Der unerwartet heftige Ölpreisschock „hat alles verändert“, sagt Monica Malik, Chefvolkswirtin der Abu Dhabi Commercial Bank. „Der jüngste Aufschwung beruhte zu einem großen Teil auf der Tatsache, dass der Ölpreis über 50 bis 60 Dollar lag und damit die Wirtschaftstätigkeit unterstützte, und das ist gerade erst dezimiert worden.“
Eigentlich hatten die allermeisten Ökonomen und Unternehmer am Golf mit einer wirtschaftlichen Erholung 2020 gerechnet nach Jahren schwachen Wachstums. Jetzt gehen Prognosen von einer mindestens drei-prozentigen Rezession in Saudi-Arabien aus.
Saudi-Arabien muss mehr Schulden machen
Doch Riads Finanzminister Mohamed Al-Jadaan sieht es offiziell noch locker: „Wir haben schon schlimmeres durchlebt“, sagt Al-Jadaan mit Verweis auf frühere Ölpreisabstürze und ein Haushaltsdefizit von 17 Prozent 2016. Sein Land, das gerade mit milliardenschweren Rettungsschirmen Firmen stützen will, sei finanziell stark genug, die Krise zu meistern.
So könne Saudi-Arabien in diesem Jahr seine Schulden deutlich ausweiten. Bisher hat das Land nur eine Staatsverschuldung von etwa einem Fünftel des BIP. Zum Vergleich: Europas häufig gerissene Maastricht-Kriterien erlauben EU-Staaten 60 Prozent.
Saudi-Arabien könnte 2020 auf die Rekordschuldenaufnahme von umgerechnet 58 Milliarden Dollar kommen.
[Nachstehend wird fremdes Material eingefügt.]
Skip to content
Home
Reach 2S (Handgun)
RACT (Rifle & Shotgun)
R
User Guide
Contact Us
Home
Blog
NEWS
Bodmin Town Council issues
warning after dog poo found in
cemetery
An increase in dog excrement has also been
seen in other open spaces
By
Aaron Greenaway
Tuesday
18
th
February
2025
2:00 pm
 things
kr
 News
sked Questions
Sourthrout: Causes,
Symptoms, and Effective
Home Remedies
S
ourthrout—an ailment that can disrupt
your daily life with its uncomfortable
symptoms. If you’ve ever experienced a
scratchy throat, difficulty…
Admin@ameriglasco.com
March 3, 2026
Fast die Hälfte ist bereits über Bonds an heimischen und internationalen Kapitalmärkten aufgenommen worden. Auch die VAE haben zuletzt mehrfach überzeichnete Milliarden-Anleihen platziert.
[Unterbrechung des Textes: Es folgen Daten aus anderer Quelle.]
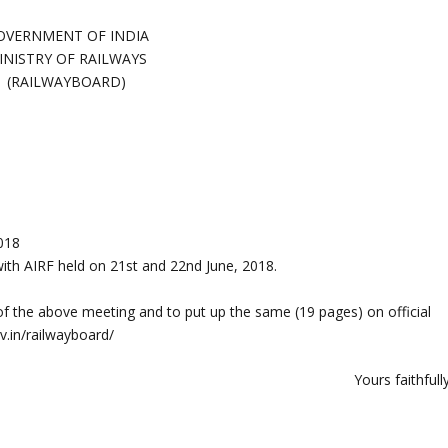
OVERNMENT OF INDIA
INISTRY OF RAILWAYS
(RAILWAYBOARD)
018
th AIRF held on 21st and 22nd June, 2018.
of the above meeting and to put up the same (19 pages) on official
ov.in/railwayboard/
Yours faithfull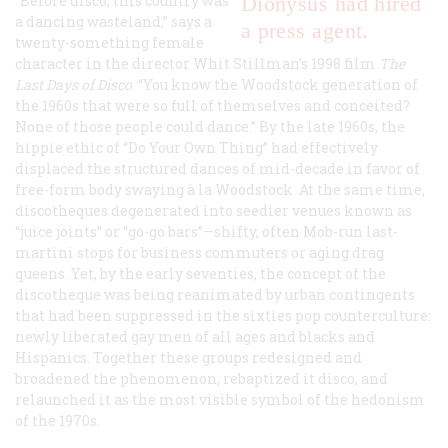
“Before disco, this country was
Dionysus had hired
a dancing wasteland,” says a
a press agent.
twenty-something female
character in the director Whit Stillman’s 1998 film
The
Last Days of Disco
. “You know the Woodstock generation of
the 1960s that were so full of themselves and conceited?
None of those people could dance.” By the late 1960s, the
hippie ethic of “Do Your Own Thing” had effectively
displaced the structured dances of mid-decade in favor of
free-form body swaying à la Woodstock. At the same time,
discotheques degenerated into seedier venues known as
“juice joints” or “go-go bars”—shifty, often Mob-run last-
martini stops for business commuters or aging drag
queens. Yet, by the early seventies, the concept of the
discotheque was being reanimated by urban contingents
that had been suppressed in the sixties pop counterculture:
newly liberated gay men of all ages and blacks and
Hispanics. Together these groups redesigned and
broadened the phenomenon, rebaptized it
disco
, and
relaunched it as the most visible symbol of the hedonism
of the 1970s.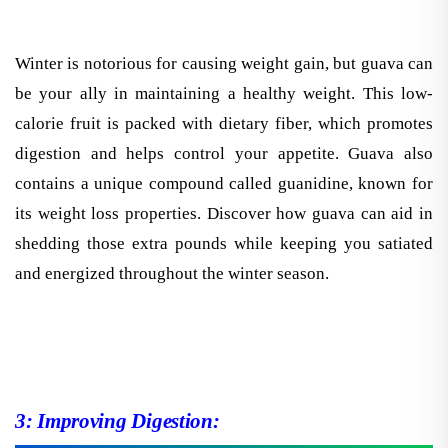
Winter is notorious for causing weight gain, but guava can
be your ally in maintaining a healthy weight. This low-
calorie fruit is packed with dietary fiber, which promotes
digestion and helps control your appetite. Guava also
contains a unique compound called guanidine, known for
its weight loss properties. Discover how guava can aid in
shedding those extra pounds while keeping you satiated
and energized throughout the winter season.
3: Improving Digestion: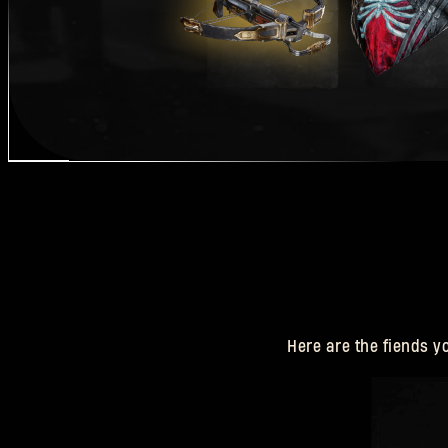
Here are the fiends y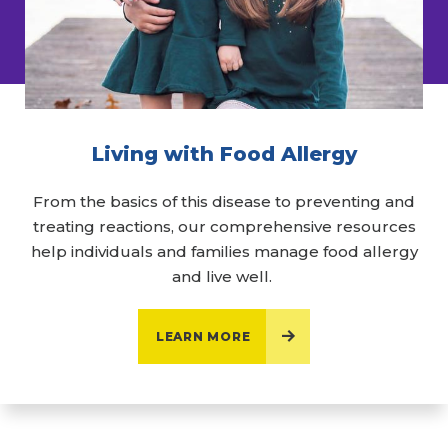
Living with Food Allergy
From the basics of this disease to preventing and
treating reactions, our comprehensive resources
help individuals and families manage food allergy
and live well.
LEARN MORE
Ob zumindest das Zuckerfest, das traditionell großzügig begangene Ende des Ramadan, wieder öffentlich und wirtschaftsreibend begangen werden kann, ist offen. Ein wenig Glück haben nur einige Häftlinge in Dubai: Der Emir, Scheich Mohammed, hat 874 Inhaftierte aus Anlass des Ramadan-Beginns frei gelassen.